Sunday, November 17, 2013


by Liz Moore
August-October 2013

The genius of audiobooks are their use of multiple readers for main characters. You really feel like the story comes alive with each different voice. In this case, it was practically imperative.

The other bonus of audiobooks is that I'm essentially reading two books at once: one on "paper" (literally or virtually), one in my ears. As a slow reader, this allows me to stay somewhat current on my never-ending book list.

Imagine a man; smart, sensitive, but not-so-good-looking, with a bit of a damaged family history. As a college professor, Arthur Opp falls for a student. They are instantly compatible, but between the age difference and his emotional issues, a real relationship never comes to pass. They do, however, write letters for many years. Charlene's life takes another direction, but she continues to write to Arthur. Until she suddenly stops. Meanwhile, Arthur, over the years, "feeds" his feelings with food. So much food that he weighs over 550 pounds and has not left his house in years. The letters were all he had. Then out of the blue Arthur receives word from Charlene and everything changes. Enter the other side of the story, told by Kel, Charlene's son.

I can't even begin to express how much I enjoyed this book.
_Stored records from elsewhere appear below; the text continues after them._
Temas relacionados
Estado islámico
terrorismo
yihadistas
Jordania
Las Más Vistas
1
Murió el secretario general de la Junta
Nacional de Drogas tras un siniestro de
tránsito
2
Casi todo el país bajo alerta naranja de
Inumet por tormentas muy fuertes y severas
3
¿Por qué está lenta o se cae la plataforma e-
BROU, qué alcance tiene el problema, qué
Chapters woven between Arthur's and Kel's narratives, stories from present day and past; each one more interesting than the next. I never once guessed where Heft was going and was eager to find out. I was left thinking about what really constitutes a family, and how important it is to have loved ones who care.
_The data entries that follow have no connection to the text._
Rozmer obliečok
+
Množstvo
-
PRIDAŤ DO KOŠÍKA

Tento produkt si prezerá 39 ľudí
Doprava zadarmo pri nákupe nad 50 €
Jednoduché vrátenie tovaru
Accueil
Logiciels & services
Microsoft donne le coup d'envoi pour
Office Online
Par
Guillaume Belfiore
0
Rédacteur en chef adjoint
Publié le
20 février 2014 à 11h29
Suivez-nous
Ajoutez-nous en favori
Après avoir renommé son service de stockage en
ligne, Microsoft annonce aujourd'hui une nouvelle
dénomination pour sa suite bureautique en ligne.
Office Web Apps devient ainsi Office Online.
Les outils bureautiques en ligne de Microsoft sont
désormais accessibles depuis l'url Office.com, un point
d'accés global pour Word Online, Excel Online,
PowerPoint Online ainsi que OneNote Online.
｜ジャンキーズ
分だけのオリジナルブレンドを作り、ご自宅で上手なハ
I googled "awards for Heft by Liz Moore" and was surprised to find very little. Such a great book deserved more praise (although I admit, I'm not the best googler, and may have missed something). Even on Moore's own site, awards are scarce. I'm so surprised. The only one I found was the Beverly Hills Literary Escape's Medici Book Club Prize ... aka, Totally New to Me. A book like this certainly deserves more praise. You should read it and get the word out.